* MATERIAL PROVIDED *
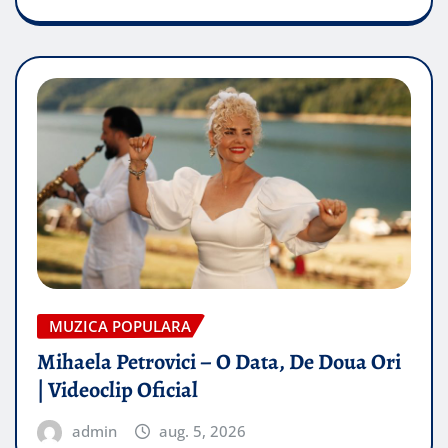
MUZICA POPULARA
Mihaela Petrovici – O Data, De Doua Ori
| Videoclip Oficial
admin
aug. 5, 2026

--

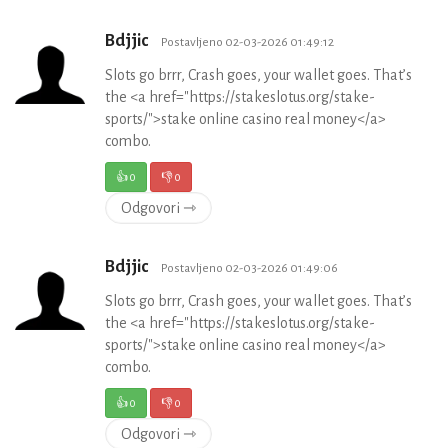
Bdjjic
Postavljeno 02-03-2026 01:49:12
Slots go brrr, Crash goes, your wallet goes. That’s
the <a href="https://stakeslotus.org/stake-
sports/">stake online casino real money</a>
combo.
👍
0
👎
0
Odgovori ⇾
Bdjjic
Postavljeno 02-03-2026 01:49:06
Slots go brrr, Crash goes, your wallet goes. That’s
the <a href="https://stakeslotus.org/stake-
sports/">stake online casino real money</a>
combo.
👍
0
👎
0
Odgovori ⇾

* YOUR TASK *
Take from the material above the lines running from the one with "MUZICA POPULARA" through the one with "aug. 5, 2026", and repeat them exactly, with nothing else.

* SOLVED EXERCISE *
MUZICA POPULARA
Mihaela Petrovici – O Data, De Doua Ori
| Videoclip Oficial
admin
aug. 5, 2026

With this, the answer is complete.